▸ Prompt A:
Print the stretch of the Lyngby station passage from "Lyngby station is" through "including two supermarkets.".
▸ Prompt B:
Proceed with the Lyngby station passage, writing on from its last sentence.

▸ Source passage:
Lyngby station is a station on the Hillerød radial of the S-train network in Copenhagen, Denmark. It is located centrally in Kongens Lyngby. With its large bus terminal, situated on the east side of the station, it is an important hub for public transport in the northern suburbs of Copenhagen.

The station building contains a shopping arcade with circa 15 stores, including two supermarkets.

The station opened in 1863.

History
 

Lyngby Station opened on 1 October 1863 as the terminus of the first stage of Nordbanen. The small station building was designed byVilhelm Carl Heinrich Wolf. The railway was extended to Helsingør in 1864. The Lyngby-Vedbæk Railway opened in 1890. The station building was demolished in connection with the introduction of double tracks between Hellerup and Holte. A new and larger station building, located a little to the south of the old one, was built in 1890–91 to design by Heinrich Wenck and N.P.C. Holsøe.

The rail line was electrified and converted S-train service in 1936. The terminus of the Lyngby-Vedbæk Railway was also moved to Jægersborg. The old station building was demolished in 1956.

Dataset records
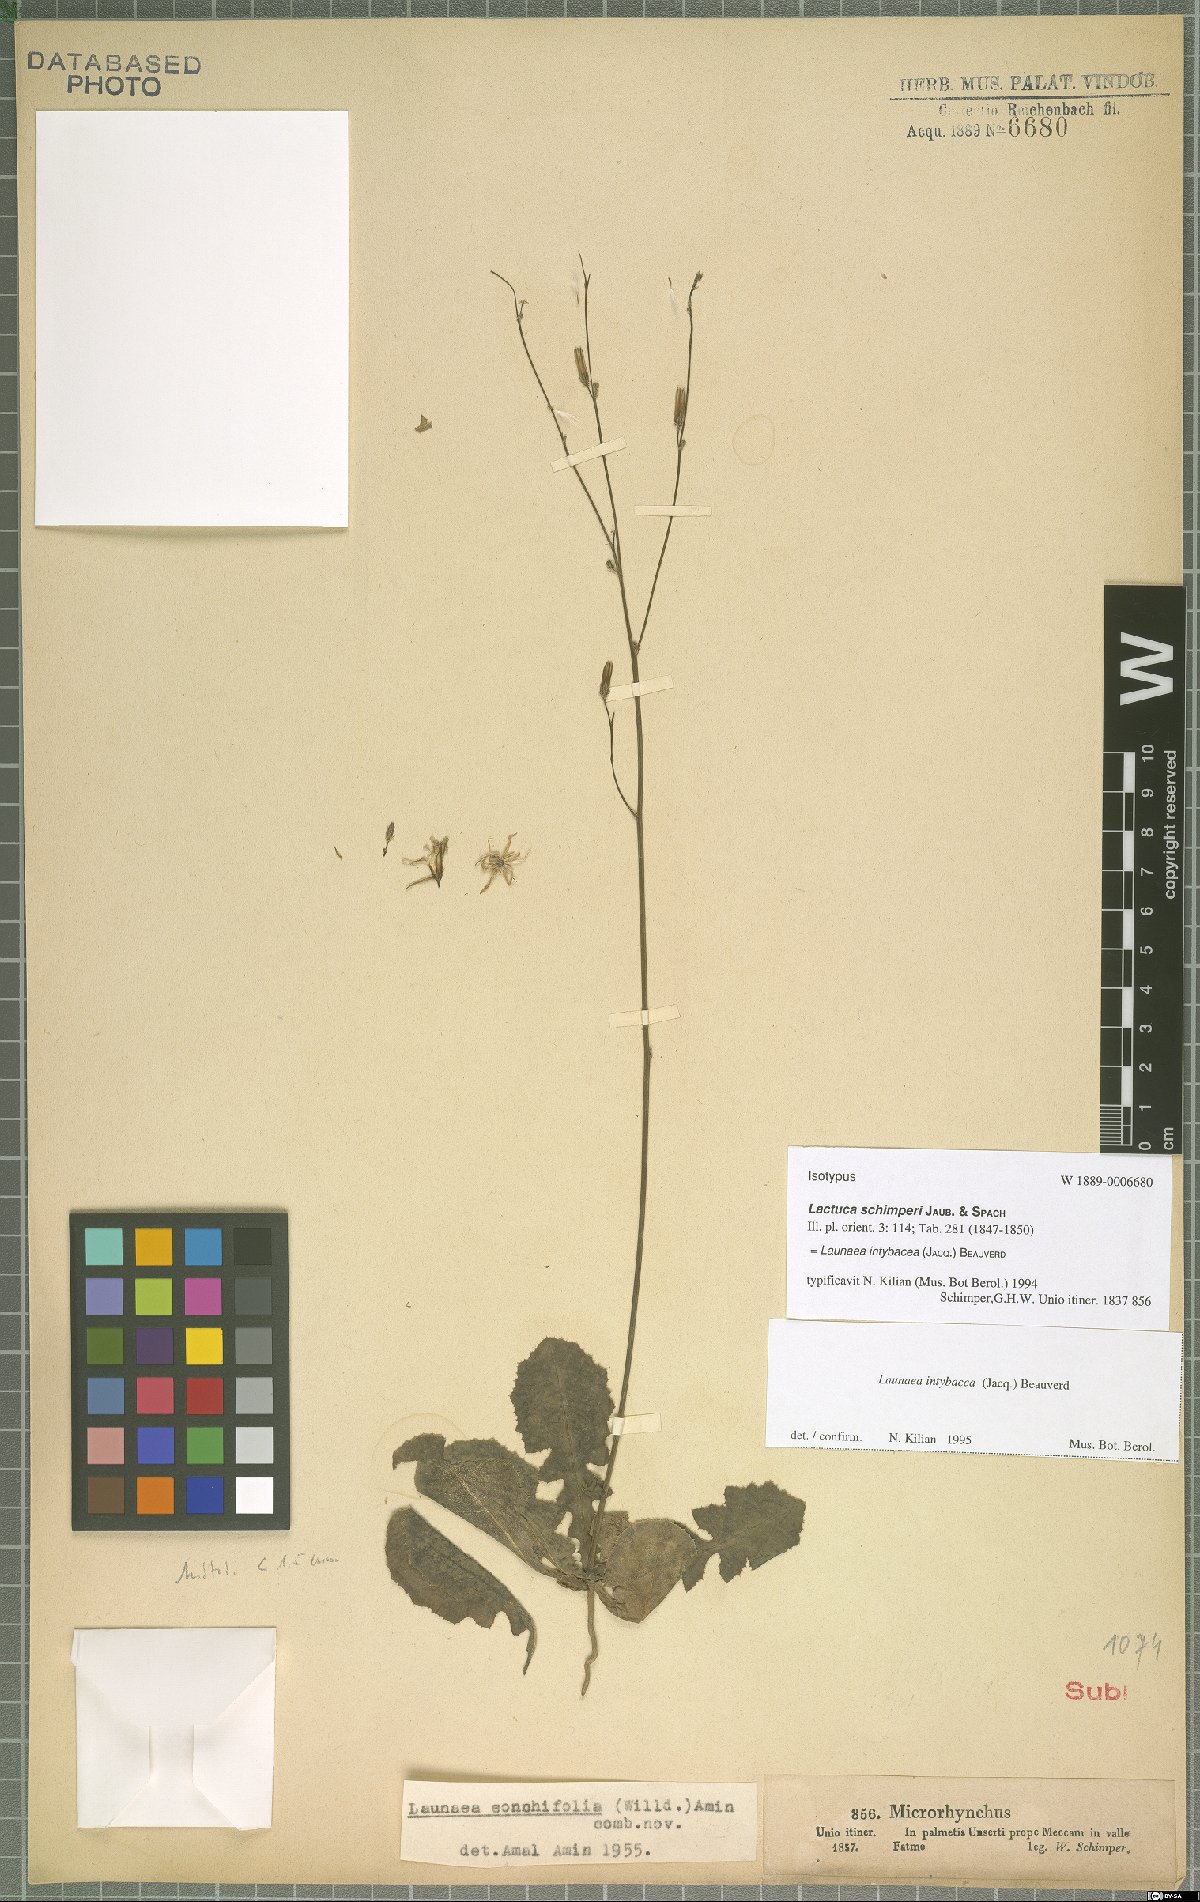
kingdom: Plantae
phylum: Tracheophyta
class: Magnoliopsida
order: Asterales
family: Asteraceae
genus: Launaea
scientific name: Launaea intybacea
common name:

▸ Task answer A:
Lyngby station is a station on the Hillerød radial of the S-train network in Copenhagen, Denmark. It is located centrally in Kongens Lyngby. With its large bus terminal, situated on the east side of the station, it is an important hub for public transport in the northern suburbs of Copenhagen.

The station building contains a shopping arcade with circa 15 stores, including two supermarkets.

▸ Task answer B:
Building
Lyngby Bypass runs along the roof of the station building which is located on the east side of the railway tracks. The building contains a 200 metre long shopping arcade with circa 15 shops with a total floor area of 8,369 square metres. In 2012, DSB Ejendomme acquired the shopping arcade from Lyngby-Taarbæk Municipality. It was subsequently refurbished with the assistance of Gottlieb Paludan Architects. The shopping arcade was acquired by Nordic Real Estate Partners (NREP) in 2014. Stores include two Fakta and Netto supermarket, a Matas and a Lagkagehuset bakery.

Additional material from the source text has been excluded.